Face aux demandes pressantes du ministre de l’Intérieur italien, le Plan d’Action pour soutenir l’Italie de la Commission Européenne prévoit également d’augmenter le budget alloué aux autorités libyennes ainsi qu’aux infrastructures d’accueil italiennes. « Ce sera très bien d’améliorer les conditions d’accueil des migrants en Italie ou les conditions de leur détention en Libye, mais ça ne répond pas au problème », insiste Michael Neuman.
Code de conduite ? « Une réponse à un problème qui n’existe pas »
L’esprit de ce code consistera apparemment à limiter les opérations de sauvetage en mer des ONG, sous prétexte qu’elles contribueraient à alimenter le phénomène d’émigration. Ce document, c’est une façon « d’affirmer répondre à un problème qui n’existe pas » en se détournant des enjeux réels de la crise migratoire, selon les mots du coordinateur d’études au CRASH.
« A mon avis, l’Italie a toutes les raisons d’être énervée par le peu de solidarité dont font preuve ses voisins européens. C’est comme l’année dernière, en mai 2016, lorsqu’elle avait annoncé mettre en place des hotspots flottants sur lesquels les demandes d’asiles seraient traitées afin d’éviter que les gens n’arrivent sur le continent puis ne s’échappent. Ça n’a pas eu lieu finalement, et c’est tant mieux. C’est comme fermer les ports aux ONG, c’est une menace. Je n’y crois pas davantage. »

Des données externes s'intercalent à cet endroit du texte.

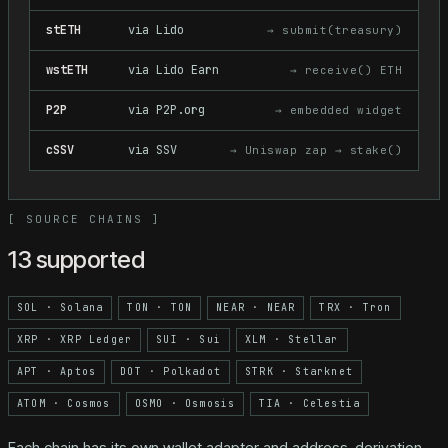
stETH
via
Lido
→
submit(treasury)
wstETH
via
Lido Earn
→
receive() ETH
P2P
via
P2P.org
→
embedded widget
cSSV
via
SSV
→
Uniswap zap → stake()
[
SOURCE CHAINS
]
13 supported
SOL
·
Solana
TON
·
TON
NEAR
·
NEAR
TRX
·
Tron
XRP
·
XRP Ledger
SUI
·
Sui
XLM
·
Stellar
APT
·
Aptos
DOT
·
Polkadot
STRK
·
Starknet
ATOM
·
Cosmos
OSMO
·
Osmosis
TIA
·
Celestia
Each chain has its own wallet adapter and address-derivation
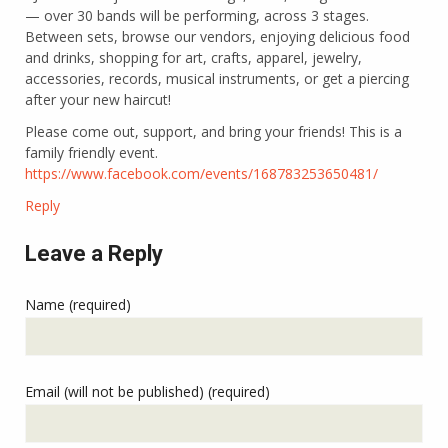
— over 30 bands will be performing, across 3 stages.
Between sets, browse our vendors, enjoying delicious food
and drinks, shopping for art, crafts, apparel, jewelry,
accessories, records, musical instruments, or get a piercing
after your new haircut!
Please come out, support, and bring your friends! This is a
family friendly event.
https://www.facebook.com/events/168783253650481/
Reply
Leave a Reply
Name (required)
Email (will not be published) (required)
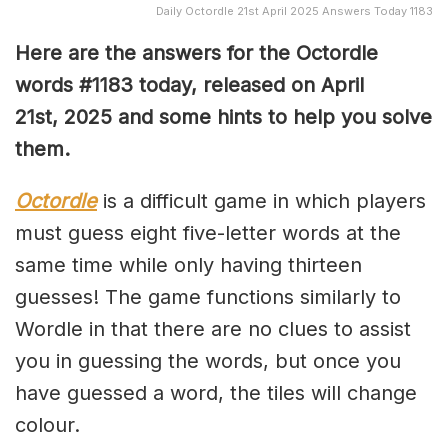
Daily Octordle 21st April 2025 Answers Today 1183
Here are the answers for the Octordle
words #1183
today, released on April
21st,
2025 and some hints to help you solve
them
.
Octordle
is a difficult game in which players
must guess eight five-letter words at the
same time while only having thirteen
guesses! The game functions similarly to
Wordle in that there are no clues to assist
you in guessing the words, but once you
have guessed a word, the tiles will change
colour.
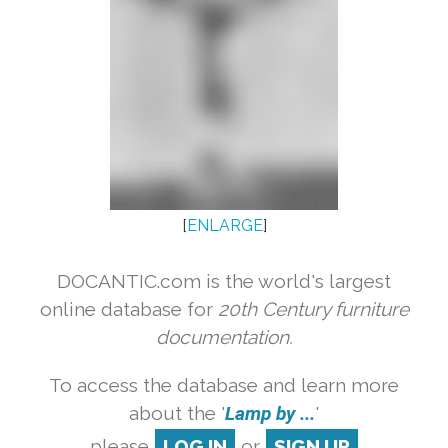
[
ENLARGE
]
DOCANTIC.com is the world's largest
online database for
20th Century furniture
documentation.
To access the database and learn more
about the '
Lamp by ...
'
please
LOG IN
or
SIGN UP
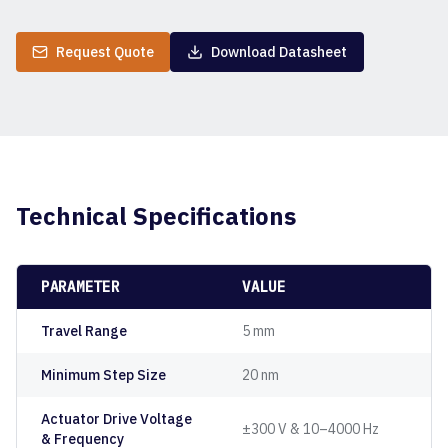
Request Quote
Download Datasheet
Technical Specifications
PARAMETER
VALUE
Travel Range
5 mm
Minimum Step Size
20 nm
Actuator Drive Voltage
±300 V & 10–4000 Hz
& Frequency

En référence aux situations à la Chapelle ou à Calais, Michael Neuman estime que « l’Etat ne fait rien, et il ne prétend même plus faire quelque chose. Symboliquement, ses discours ne prétendent même plus donner une image positive. » Depuis le début de l’année 2017, ce sont déjà 2,250 personnes qui ont déjà trouvé la mort pendant leur traversé de la Méditerranée, et les conditions estivales n’amélioreront sans doute pas la situation.